Unemployment facts and figures

Unemployment facts and figures

Barjas Al-Barjas

Barjas Al-Barjas

UNEMPLOYMENT in the Kingdom is still in the double digits at 11.6 percent; one of the world’s highest for a national unemployment rate. As for unemployment among women, it has reached 32.8 percent in the Kingdom. The figure is the highest in the world, according to the International Monetary Fund (IMF).

We should realize that these two unemployment figures are for those whom the state has recognized as currently actively looking for a job but are unable to find employment. All must know that these unemployment figures do not include those who do not want to work. The figures also do not include those who put conditions on accepting a job offer, and it doesn’t include the Kingdom’s 3.8 million housewives. All of these groups are classified as outside the labor market, and are therefore not included in the Kingdom’s unemployment figures.

If some of these groups were recognized as ‘job seekers’, especially female university graduates who are often forced to remain in their homes, then the national unemployment rate would increase, multifold. If we exclude the “fake Saudization” of jobs, which is estimated at around 500,000 people, the unemployment rate would rise to 21 percent.

In its recent report, the General Authority for Statistics showed that the number of Saudis over 15 years of age has reached 13.8 million. Of these, 8.2 million are outside the labor market and only 5.6 million are considered inside the Kingdom’s labor market. The unemployment rate is obtained by dividing the 646,000 employed Saudis by 5.6 million, giving the unemployment rate of 11.6 percent.
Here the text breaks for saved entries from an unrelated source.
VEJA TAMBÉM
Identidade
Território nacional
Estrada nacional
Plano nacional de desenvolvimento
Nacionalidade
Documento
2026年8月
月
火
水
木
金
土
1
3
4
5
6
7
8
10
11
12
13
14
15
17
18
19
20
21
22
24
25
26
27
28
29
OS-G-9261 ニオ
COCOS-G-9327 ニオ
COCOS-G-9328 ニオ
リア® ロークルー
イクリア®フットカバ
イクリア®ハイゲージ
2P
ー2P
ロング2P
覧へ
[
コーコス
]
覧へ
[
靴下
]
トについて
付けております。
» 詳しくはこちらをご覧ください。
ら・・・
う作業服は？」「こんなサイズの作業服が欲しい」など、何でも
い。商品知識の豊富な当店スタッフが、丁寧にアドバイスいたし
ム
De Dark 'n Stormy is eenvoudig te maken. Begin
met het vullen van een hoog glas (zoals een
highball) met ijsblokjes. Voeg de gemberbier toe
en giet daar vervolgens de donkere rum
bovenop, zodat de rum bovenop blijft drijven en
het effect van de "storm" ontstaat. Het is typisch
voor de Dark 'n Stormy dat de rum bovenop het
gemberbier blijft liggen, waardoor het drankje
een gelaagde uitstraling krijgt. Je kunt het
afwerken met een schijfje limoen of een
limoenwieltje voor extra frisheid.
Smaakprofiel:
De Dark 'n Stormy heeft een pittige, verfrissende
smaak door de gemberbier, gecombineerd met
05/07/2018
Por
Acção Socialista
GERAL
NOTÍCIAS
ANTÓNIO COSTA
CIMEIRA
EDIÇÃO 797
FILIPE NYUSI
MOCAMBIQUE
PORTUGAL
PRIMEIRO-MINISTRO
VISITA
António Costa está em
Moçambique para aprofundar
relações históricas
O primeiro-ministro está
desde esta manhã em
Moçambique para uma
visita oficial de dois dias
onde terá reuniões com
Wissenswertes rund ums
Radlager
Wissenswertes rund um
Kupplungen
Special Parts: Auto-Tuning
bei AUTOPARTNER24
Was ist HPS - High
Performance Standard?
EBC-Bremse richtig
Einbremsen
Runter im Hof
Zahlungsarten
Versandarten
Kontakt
These employed statistics include the estimated 500,000 “fake Saudization” positions, which artificially reduces the national unemployment rate significantly. Due to the absence of transparency in the Authority’s statistics, it’s difficult to get an accurate picture of employment in the Kingdom.
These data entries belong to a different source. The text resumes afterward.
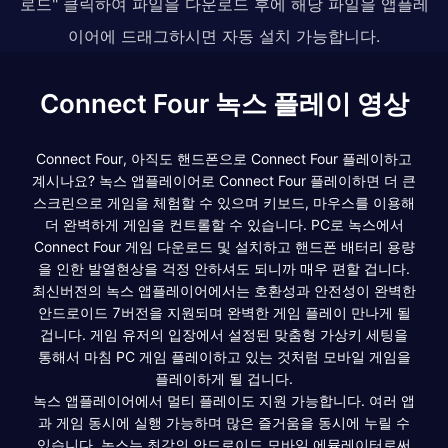
로드" 클릭하여 파일을 다운로드 후에 해당 파일을 앱플레
이어에 드래그하시면 자동 설치 가능합니다.
Connect Four 녹스 플레이 영상
Connect Four, 아직도 핸드폰으로 Connect Four 플레이하고
계시나요? 녹스 앱플레이어로 Connect Four 플레이하면 더 큰
스크린으로 게임을 체험할 수 있으며 키보드, 마우스를 이용해
더 완벽하게 게임을 컨트롤할 수 있습니다. PC로 녹스에서
Connect Four 게임 다운로드 및 설치하고 핸드폰 배터리 용량
을 인한 발열현상을 걱정 안하셔도 되니까 매우 편할 겁니다.
최신버전의 녹스 앱플레이어에서는 호환성과 안전성이 완벽한
안드로이드 7버전을 지원되며 완벽한 게임 플레이 만나게 될
겁니다. 게임 유저의 입장에서 설정된 맞춤형 가상키 세팅을
통해서 마침 PC 게임 플레이하고 있는 것처럼 모바일 게임을
플레이하게 될 겁니다.
녹스 앱플레이어에서 멀티 플레이도 지원 가능합니다. 여러 앱
과 게임 동시에 실행 가능하며 많은 즐거움을 동시에 누릴 수
있습니다. 녹스는 최강의 안드로이드 모바일 에뮬레이터로써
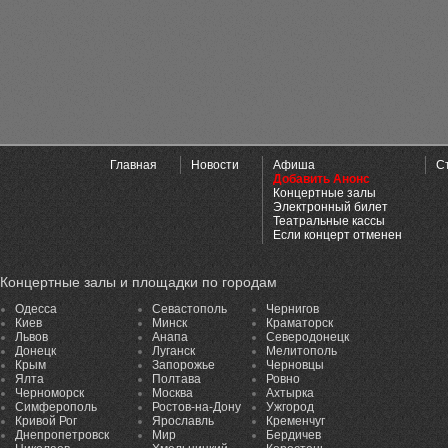
Главная
Новости
Афиша
С
Добавить Анонс
Концертные залы
Электронный билет
Театральные кассы
Если концерт отменен
Концертные залы и площадки по городам
Одесса
Севастополь
Чернигов
Киев
Минск
Краматорск
Львов
Анапа
Северодонецк
Донецк
Луганск
Мелитополь
Крым
Запорожье
Черновцы
Ялта
Полтава
Ровно
Черноморск
Москва
Ахтырка
Симферополь
Ростов-на-Дону
Ужгород
Кривой Рог
Ярославль
Кременчуг
Днепропетровск
Мир
Бердичев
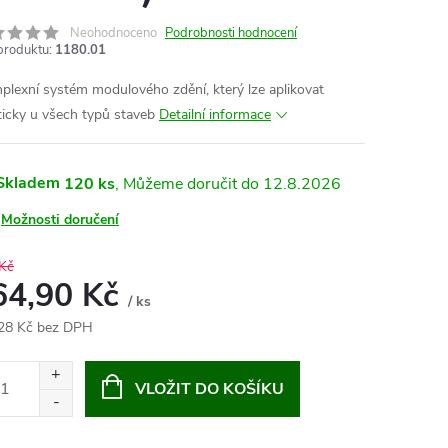
Neohodnoceno
Podrobnosti hodnocení
produktu:
1180.01
lexní systém modulového zdění, který lze aplikovat
ticky u všech typů staveb
Detailní informace
Skladem
120 ks
12.8.2026
Možnosti doručení
Kč
64,90 Kč
/ ks
28 Kč bez DPH
ná
:
VLOŽIT DO KOŠÍKU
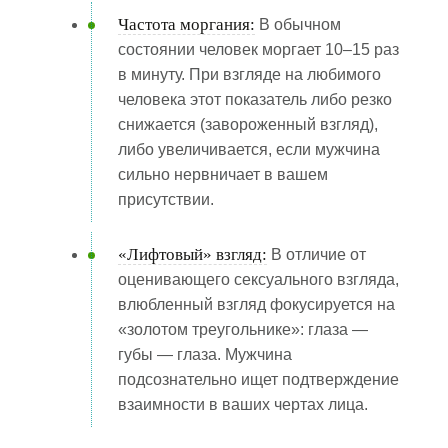
Частота моргания:
В обычном
состоянии человек моргает 10–15 раз
в минуту. При взгляде на любимого
человека этот показатель либо резко
снижается (завороженный взгляд),
либо увеличивается, если мужчина
сильно нервничает в вашем
присутствии.
«Лифтовый» взгляд:
В отличие от
оценивающего сексуального взгляда,
влюбленный взгляд фокусируется на
«золотом треугольнике»: глаза —
губы — глаза. Мужчина
подсознательно ищет подтверждение
взаимности в ваших чертах лица.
For example, one of the classifications of ‘employed’ people mentioned that those working in the education sector have reached 1.2 million. This contradicts reports from the ministries of education and civil service, which state that the number of employees in the education sector has reached 600,000. Are the extra 600,000 from the Authority’s statistics in the private schools and training institutes? Regardless, they do not fulfill the conditions for Saudization, not to mention the difference in the number of schools and universities.

The problem lies in, first, the Kingdom’s huge unemployment rate, second, including ‘fake Saudization’ to increase employment figures and artificially reduce unemployment figures, third, the salaries of about one million Saudis in the private sector do not exceed SR3,500, and, fourth, about 3.8 million Saudi women have been forced to remain in their homes due to the unavailability of suitable jobs.

There are two other unemployment indices, and they are worse than what we have discussed so far.

The “percentage of employed to the population of Saudi Arabia” is 25 percent. In the US, for example, it is 33 percent. With this percentage, it means that every person working in America provides for two other people (a wife and a child, for example). However, in the Kingdom, every working person provides for three people (a wife and two children, possibly).

Definitely, this is a financial burden on the husband and father, not to speak of the low average salary in the Kingdom. The same is the case in many countries. However, we must remember that the US counts only the full-time employees who works for eight hours a day. In the Kingdom, if a person works for one hour a week, they are counted in these statistics.

There is another very important index: the percentage of those employed to the population between 15 and 64 years of age. This reaches 42 percent in the Kingdom, but in China it reaches 75 percent, and in India 53 percent. These two countries together have a total population of 2.6 billion. The majority of their populations are living in difficult working conditions, but despite this, their indices are better than ours.

The same is the case in the US; the percentage of employed to the population between 15 to 64 years of age is 59. In the Organization of Economic Cooperation and Development (OECD) countries, the percentage is 65. In the European Union (EU) it is 65 percent, in Russia it is 69 percent, in Australia it is 62 percent, in New Zealand 72 percent, in Canada 72 percent, in the United Kingdom (UK) 71 percent, and over 60 percent in the remaining European countries.

In Turkey it is 49 percent, Mexico 61 percent, Korea 64 percent, Chile 62 percent, Malaysia 58 percent, Thailand 72 percent, Pakistan 52 percent, and the Philippines 61 percent.

As regards to Greece, it is 51 percent, and in Spain it is 56 percent. This is despite the fact that these two countries are suffering from a high unemployment rates that are causing considerable concern across the European Union.